▶ **WHAT YOU ARE ASKED TO DO**: From the entries below, copy out every line with "strong" in it.

=== Section Start ===

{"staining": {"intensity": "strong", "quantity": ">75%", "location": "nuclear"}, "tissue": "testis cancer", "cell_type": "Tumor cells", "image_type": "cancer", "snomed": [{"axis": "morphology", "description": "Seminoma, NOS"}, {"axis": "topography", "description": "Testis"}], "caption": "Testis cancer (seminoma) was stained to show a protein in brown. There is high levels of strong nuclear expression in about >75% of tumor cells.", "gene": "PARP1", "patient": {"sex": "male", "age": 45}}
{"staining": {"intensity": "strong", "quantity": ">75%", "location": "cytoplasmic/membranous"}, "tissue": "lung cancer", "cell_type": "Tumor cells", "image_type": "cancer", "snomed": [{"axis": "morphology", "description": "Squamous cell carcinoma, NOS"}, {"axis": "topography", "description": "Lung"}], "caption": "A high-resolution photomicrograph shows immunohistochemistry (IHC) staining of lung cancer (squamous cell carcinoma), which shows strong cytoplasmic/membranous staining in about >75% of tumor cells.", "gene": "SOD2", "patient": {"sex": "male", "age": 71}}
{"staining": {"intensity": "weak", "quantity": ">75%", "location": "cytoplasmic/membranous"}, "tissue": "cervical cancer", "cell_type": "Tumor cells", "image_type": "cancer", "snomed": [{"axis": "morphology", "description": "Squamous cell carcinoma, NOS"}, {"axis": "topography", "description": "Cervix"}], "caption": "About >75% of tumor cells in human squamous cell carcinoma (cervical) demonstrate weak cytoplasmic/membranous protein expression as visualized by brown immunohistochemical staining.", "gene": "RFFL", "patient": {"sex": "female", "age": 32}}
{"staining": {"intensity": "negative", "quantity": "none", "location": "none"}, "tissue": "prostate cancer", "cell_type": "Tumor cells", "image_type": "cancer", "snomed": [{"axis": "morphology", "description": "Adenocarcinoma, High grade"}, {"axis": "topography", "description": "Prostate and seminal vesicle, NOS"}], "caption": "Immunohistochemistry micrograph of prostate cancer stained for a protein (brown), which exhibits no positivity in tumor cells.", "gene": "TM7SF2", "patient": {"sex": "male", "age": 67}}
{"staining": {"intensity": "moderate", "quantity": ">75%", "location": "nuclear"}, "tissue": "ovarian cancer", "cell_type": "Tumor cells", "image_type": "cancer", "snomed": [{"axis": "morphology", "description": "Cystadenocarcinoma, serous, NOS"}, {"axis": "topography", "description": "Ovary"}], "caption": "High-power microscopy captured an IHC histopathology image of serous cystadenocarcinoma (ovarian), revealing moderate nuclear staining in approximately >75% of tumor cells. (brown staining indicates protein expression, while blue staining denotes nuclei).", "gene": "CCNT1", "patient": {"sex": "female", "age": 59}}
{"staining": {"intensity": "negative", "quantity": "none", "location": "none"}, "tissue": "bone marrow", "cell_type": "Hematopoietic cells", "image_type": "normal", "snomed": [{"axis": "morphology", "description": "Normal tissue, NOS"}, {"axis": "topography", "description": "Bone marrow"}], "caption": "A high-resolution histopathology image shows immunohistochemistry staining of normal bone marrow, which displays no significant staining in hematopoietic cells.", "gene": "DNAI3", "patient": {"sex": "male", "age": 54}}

=== Section End ===

▶ **RESULT**:
{"staining": {"intensity": "strong", "quantity": ">75%", "location": "nuclear"}, "tissue": "testis cancer", "cell_type": "Tumor cells", "image_type": "cancer", "snomed": [{"axis": "morphology", "description": "Seminoma, NOS"}, {"axis": "topography", "description": "Testis"}], "caption": "Testis cancer (seminoma) was stained to show a protein in brown. There is high levels of strong nuclear expression in about >75% of tumor cells.", "gene": "PARP1", "patient": {"sex": "male", "age": 45}}
{"staining": {"intensity": "strong", "quantity": ">75%", "location": "cytoplasmic/membranous"}, "tissue": "lung cancer", "cell_type": "Tumor cells", "image_type": "cancer", "snomed": [{"axis": "morphology", "description": "Squamous cell carcinoma, NOS"}, {"axis": "topography", "description": "Lung"}], "caption": "A high-resolution photomicrograph shows immunohistochemistry (IHC) staining of lung cancer (squamous cell carcinoma), which shows strong cytoplasmic/membranous staining in about >75% of tumor cells.", "gene": "SOD2", "patient": {"sex": "male", "age": 71}}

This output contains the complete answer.